One of the things I always enjoy about Andy Remic’s writing is his vivid characterisation. You can always guarantee that the people you meet are never going to be boring. The Dragon Engine is no exception to that rule. Beetrax the axeman is great fun; brash, sometimes blustering, and a little bit past his prime, he is normally a gregarious sort that loves nothing more than wenching and drinking to excess. In his heart however, he longs for the call of battle. Violence and bloodlust sing to him at a near molecular level. He is never happier than when he is given the opportunity to indulge his darker side. The moments when Beetrax gets the opportunity to indulge his inner beserker are a bloodthirsty delight.  

The other heroes also get the opportunity to shine. The relationship Beetrax has with each member of his dysfunctional little warrior family are so well observed, in particular the constant back and forth with Talon the archer. The depth of feeling Beetrax has for Lillith, the group’s healer, are also deftly captured. In addition, there are Dake and Jonti, both experts with the blade and utterly besotted with one another. The final member of the group is Sakora, an enigmatic martial arts master who is as deadly as everyone else, even when she is unarmed.  

The second strand of the narrative follows the political infighting between Cardinal Skalg, religious leader of the Harborym dwarves, and King Irlax.
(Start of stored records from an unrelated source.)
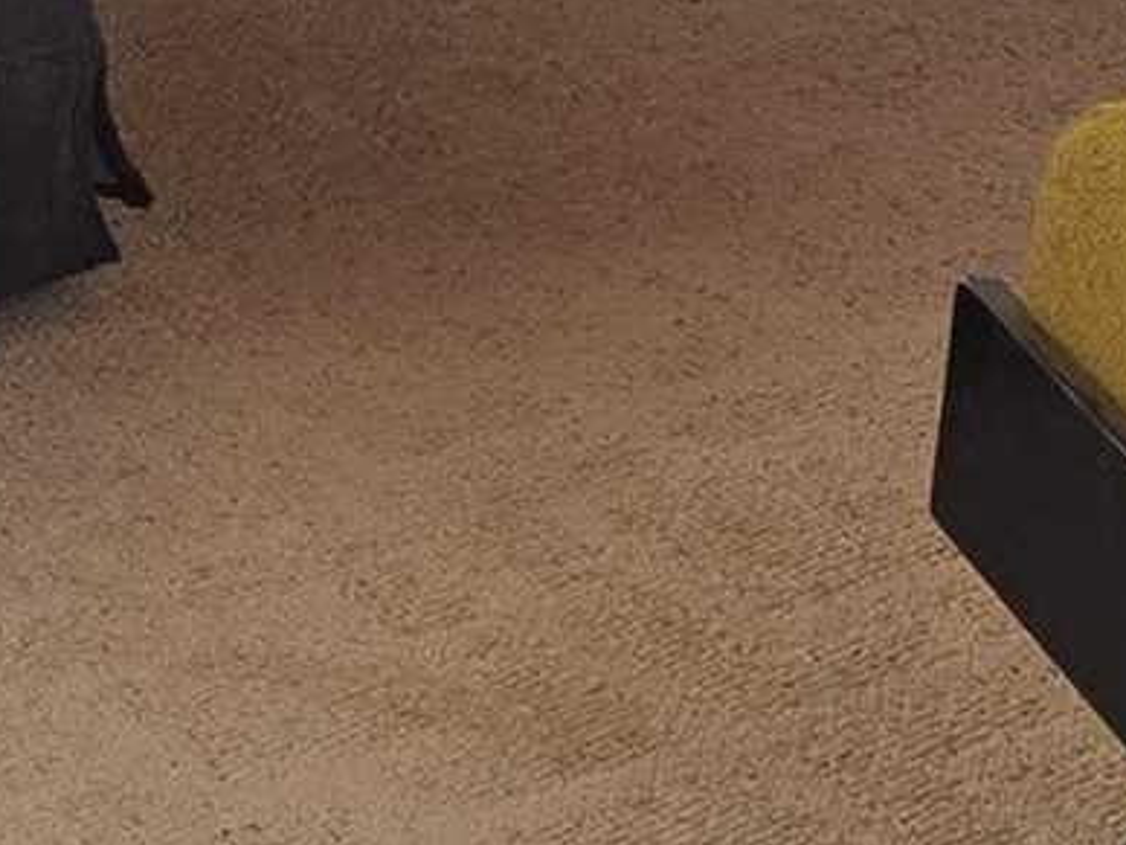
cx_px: 192
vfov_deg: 7.9
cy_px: -682
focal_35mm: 182
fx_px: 5920
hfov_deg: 10.8
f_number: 1.7
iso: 160
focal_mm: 6.3
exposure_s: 1/120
Skalg in particular is a nasty piece of work. He will happily kill, torture or maim, if it mean he will get his own way. In a city-state where royalty and religion hold equal sway, a clash between these two powerful leaders is inevitable. As a reader, we get a front row seat watching a society beginning to implode upon itself.

When the dwarves and our heroes finally meet things don’t go well. What follows is vintage Remic.  A delicious deluge of death, destruction, torture, betrayal and more death. Remic has real flair when it comes to dragging his characters through the wringer. I think it is fair to say that things do get brutal, and occasionally even a little bleak, but it makes for a better story because of it.  

The Dragon Engine kicks off The Blood Dragon Empire series in fine style. As I’ve come to expect from Andy Remic, his fantasy has a raw, visceral edge that is difficult to beat. A word of warning to the more delicately natured amongst you. There is a good chance you’ll want to give this a miss. There are buckets of blood and some gloriously violent scenes. The language used by our heroes tends to be quite descriptive in a full-on adult 18 certificate sort of way as well. Personally I love it, but I can appreciate some readers don’t enjoy that sort of thing.   

How best to sum up The Dragon Engine then? A coterie of flawed heroes, a city of angry dwarves and a trio of dragons who could best be described as hard done by. The author brings his A-grade storytelling skills to bear and unveils a pacy, action driven plot that is easy to get completely engrossed in. I could wax lyrical about Andy Remic’s writing all day. It’s not difficult to waffle appreciatively about an author whose work you really enjoy. If you’ve never experienced Mr Remic’s work before, and you aren’t adverse to the odd beheading or two twelve, then I urge you to give this book a try. Hell, let’s be honest here, I’d say that for any book he’s written.

The Dragon Engine is published by Angry Robot and is available as an e-book from 1st September. A paperback edition will follow on the 3rd.